- [Aim of the exercise]: Exclude any images and output the remaining records exactly.

BEGIN Provided material

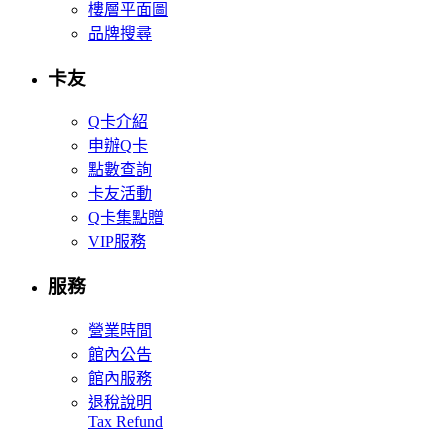
樓層平面圖
品牌搜尋
卡友
Q卡介紹
申辦Q卡
點數查詢
卡友活動
Q卡集點贈
VIP服務
服務
營業時間
館內公告
館內服務
退稅說明
Tax Refund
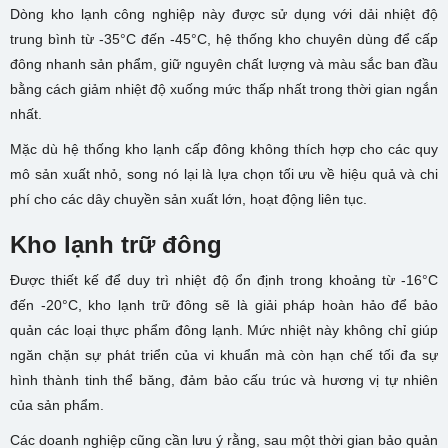
Dòng kho lạnh công nghiệp này được sử dụng với dải nhiệt độ
trung bình từ -35°C đến -45°C, hệ thống kho chuyên dùng để cấp
đông nhanh sản phẩm, giữ nguyên chất lượng và màu sắc ban đầu
bằng cách giảm nhiệt độ xuống mức thấp nhất trong thời gian ngắn
nhất.
Mặc dù hệ thống kho lạnh cấp đông không thích hợp cho các quy
mô sản xuất nhỏ, song nó lại là lựa chọn tối ưu về hiệu quả và chi
phí cho các dây chuyền sản xuất lớn, hoạt động liên tục.
Kho lạnh trữ đông
Được thiết kế để duy trì nhiệt độ ổn định trong khoảng từ -16°C
đến -20°C, kho lạnh trữ đông sẽ là giải pháp hoàn hảo để bảo
quản các loại thực phẩm đông lạnh. Mức nhiệt này không chỉ giúp
ngăn chặn sự phát triển của vi khuẩn mà còn hạn chế tối đa sự
hình thành tinh thể băng, đảm bảo cấu trúc và hương vị tự nhiên
của sản phẩm.
Các doanh nghiệp cũng cần lưu ý rằng, sau một thời gian bảo quản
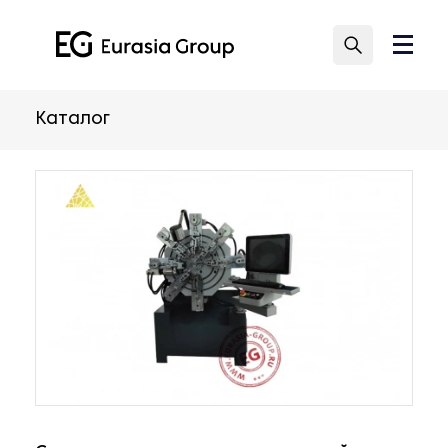
Каталог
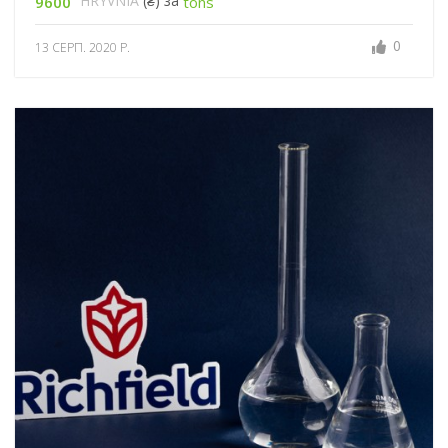
HRYVNIA
(₴) за
9600
tons
0
13 СЕРП. 2020 Р.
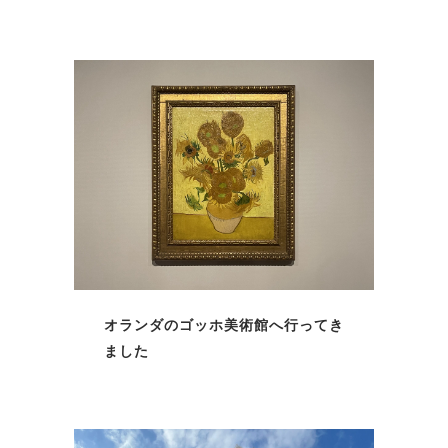
オランダのゴッホ美術館へ行ってき
ました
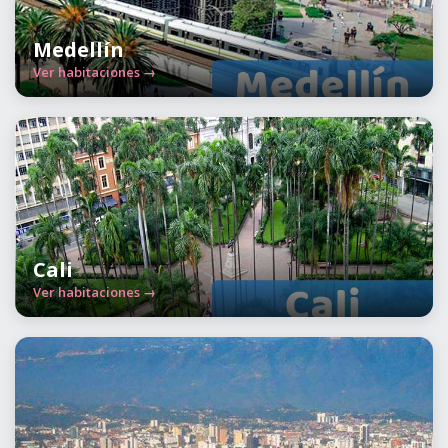
Medellín
Ver habitaciones →
Cali
Ver habitaciones →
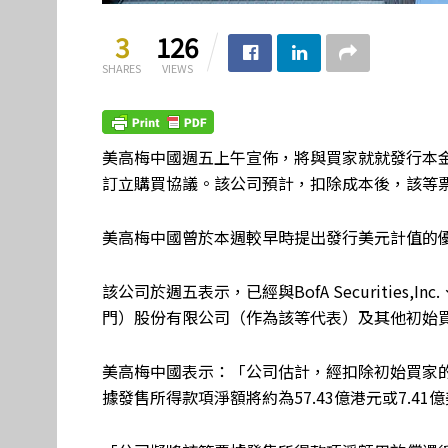
3
126
SHARES
VIEWS
美高梅中國週五上午宣佈，將與買家就就發行本金總額
訂立購買協議。該公司預計，扣除成本後，該等票
美高梅中國曾於本週較早時提出發行美元計值的
該公司於週五表示，已經與BofA Securitie
門）股份有限公司（作為該等代表）及其他初始
美高梅中國表示：「公司估計，經扣除初始買家
據發售所得款項淨額將約為57.43億港元或7.41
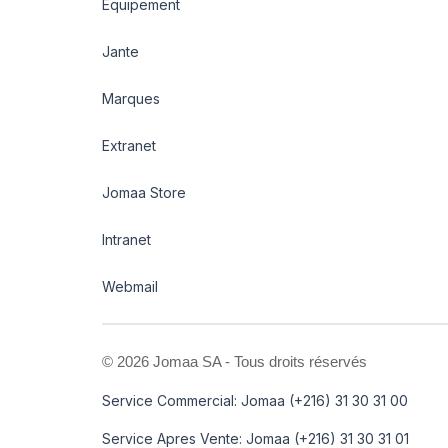
Equipement
Jante
Marques
Extranet
Jomaa Store
Intranet
Webmail
©
2026 Jomaa SA - Tous droits réservés
Service Commercial: Jomaa (+216) 31 30 31 00
Service Apres Vente: Jomaa (+216) 31 30 31 01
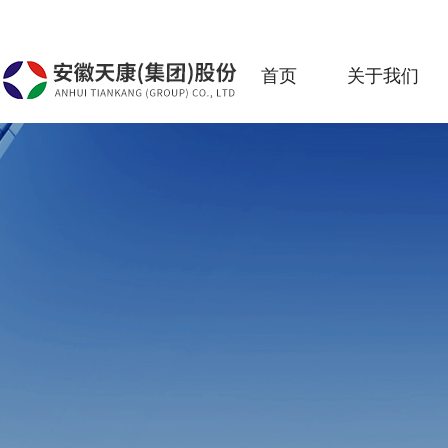
首页
关于我们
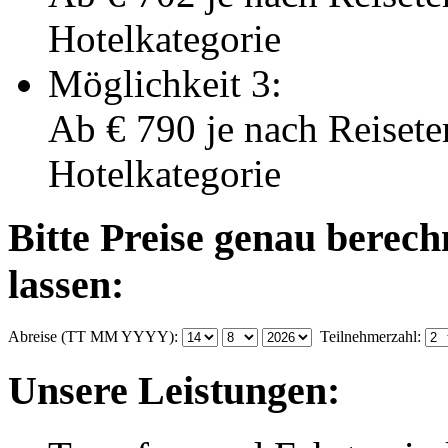
Hotelkategorie
Möglichkeit 3:
Ab
€ 790
je nach Reisete
Hotelkategorie
Bitte Preise genau berec
lassen:
Abreise (TT MM YYYY):
Teilnehmerzahl:
Unsere Leistungen:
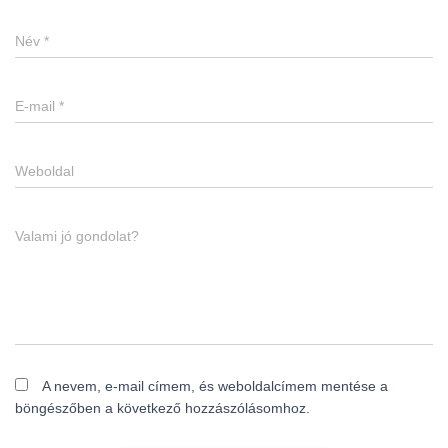
Név
*
E-mail
*
Weboldal
Valami jó gondolat?
A nevem, e-mail címem, és weboldalcímem mentése a
böngészőben a következő hozzászólásomhoz.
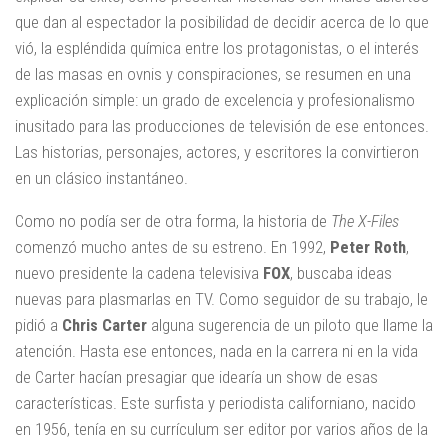
que dan al espectador la posibilidad de decidir acerca de lo que
vió, la espléndida química entre los protagonistas, o el interés
de las masas en ovnis y conspiraciones, se resumen en una
explicación simple: un grado de excelencia y profesionalismo
inusitado para las producciones de televisión de ese entonces.
Las historias, personajes, actores, y escritores la convirtieron
en un clásico instantáneo.
Como no podía ser de otra forma, la historia de
The X-Files
comenzó mucho antes de su estreno. En 1992,
Peter Roth
,
nuevo presidente la cadena televisiva
FOX
, buscaba ideas
nuevas para plasmarlas en TV. Como seguidor de su trabajo, le
pidió a
Chris Carter
alguna sugerencia de un piloto que llame la
atención. Hasta ese entonces, nada en la carrera ni en la vida
de Carter hacían presagiar que idearía un show de esas
características. Este surfista y periodista californiano, nacido
en 1956, tenía en su currículum ser editor por varios años de la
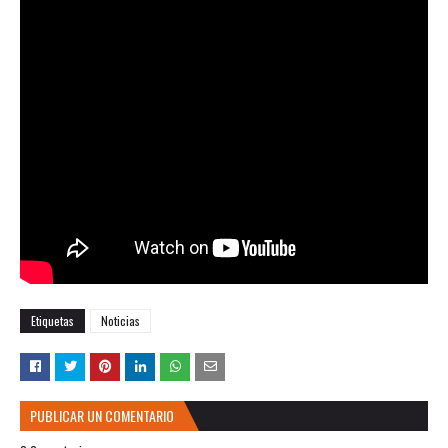
Etiquetas
Noticias
PUBLICAR UN COMENTARIO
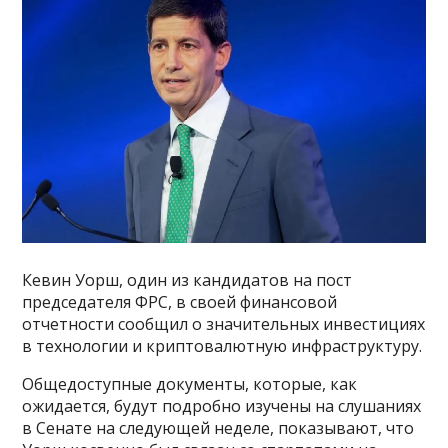
Кевин Уорш, один из кандидатов на пост
председателя ФРС, в своей финансовой
отчетности сообщил о значительных инвестициях
в технологии и криптовалютную инфраструктуру.
Общедоступные документы, которые, как
ожидается, будут подробно изучены на слушаниях
в Сенате на следующей неделе, показывают, что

END Provided material

- [Response to this exercise]:
樓層平面圖
品牌搜尋
卡友
Q卡介紹
申辦Q卡
點數查詢
卡友活動
Q卡集點贈
VIP服務
服務
營業時間
館內公告
館內服務
退稅說明
Tax Refund
Dòng kho lạnh công nghiệp này được sử dụng với dải nhiệt độ
trung bình từ -35°C đến -45°C, hệ thống kho chuyên dùng để cấp
đông nhanh sản phẩm, giữ nguyên chất lượng và màu sắc ban đầu
bằng cách giảm nhiệt độ xuống mức thấp nhất trong thời gian ngắn
nhất.
Mặc dù hệ thống kho lạnh cấp đông không thích hợp cho các quy
mô sản xuất nhỏ, song nó lại là lựa chọn tối ưu về hiệu quả và chi
phí cho các dây chuyền sản xuất lớn, hoạt động liên tục.
Kho lạnh trữ đông
Được thiết kế để duy trì nhiệt độ ổn định trong khoảng từ -16°C
đến -20°C, kho lạnh trữ đông sẽ là giải pháp hoàn hảo để bảo
quản các loại thực phẩm đông lạnh. Mức nhiệt này không chỉ giúp
ngăn chặn sự phát triển của vi khuẩn mà còn hạn chế tối đa sự
hình thành tinh thể băng, đảm bảo cấu trúc và hương vị tự nhiên
của sản phẩm.
Các doanh nghiệp cũng cần lưu ý rằng, sau một thời gian bảo quản
Каталог
HRYVNIA
(₴) за
9600
tons
0
13 СЕРП. 2020 Р.
オランダのゴッホ美術館へ行ってき
ました
Medellín
Ver habitaciones →
Cali
Ver habitaciones →
3
126
SHARES
VIEWS
美高梅中國週五上午宣佈，將與買家就就發行本金總額
訂立購買協議。該公司預計，扣除成本後，該等票
美高梅中國曾於本週較早時提出發行美元計值的
該公司於週五表示，已經與BofA Securitie
門）股份有限公司（作為該等代表）及其他初始
美高梅中國表示：「公司估計，經扣除初始買家
據發售所得款項淨額將約為57.43億港元或7.41
Equipement
Jante
Marques
Extranet
Jomaa Store
Intranet
Webmail
©
2026 Jomaa SA - Tous droits réservés
Service Commercial: Jomaa (+216) 31 30 31 00
Service Apres Vente: Jomaa (+216) 31 30 31 01
首页
关于我们
Hotelkategorie
Möglichkeit 3:
Ab
€ 790
je nach Reisete
Hotelkategorie
Bitte Preise genau berec
lassen:
Abreise (TT MM YYYY):
Teilnehmerzahl:
Unsere Leistungen:
Név
*
E-mail
*
Weboldal
Valami jó gondolat?
A nevem, e-mail címem, és weboldalcímem mentése a
böngészőben a következő hozzászólásomhoz.
que dan al espectador la posibilidad de decidir acerca de lo que
vió, la espléndida química entre los protagonistas, o el interés
de las masas en ovnis y conspiraciones, se resumen en una
explicación simple: un grado de excelencia y profesionalismo
inusitado para las producciones de televisión de ese entonces.
Las historias, personajes, actores, y escritores la convirtieron
en un clásico instantáneo.
Como no podía ser de otra forma, la historia de
The X-Files
comenzó mucho antes de su estreno. En 1992,
Peter Roth
,
nuevo presidente la cadena televisiva
FOX
, buscaba ideas
nuevas para plasmarlas en TV. Como seguidor de su trabajo, le
pidió a
Chris Carter
alguna sugerencia de un piloto que llame la
atención. Hasta ese entonces, nada en la carrera ni en la vida
de Carter hacían presagiar que idearía un show de esas
características. Este surfista y periodista californiano, nacido
en 1956, tenía en su currículum ser editor por varios años de la
Etiquetas
Noticias
PUBLICAR UN COMENTARIO
Кевин Уорш, один из кандидатов на пост
председателя ФРС, в своей финансовой
отчетности сообщил о значительных инвестициях
в технологии и криптовалютную инфраструктуру.
Общедоступные документы, которые, как
ожидается, будут подробно изучены на слушаниях
в Сенате на следующей неделе, показывают, что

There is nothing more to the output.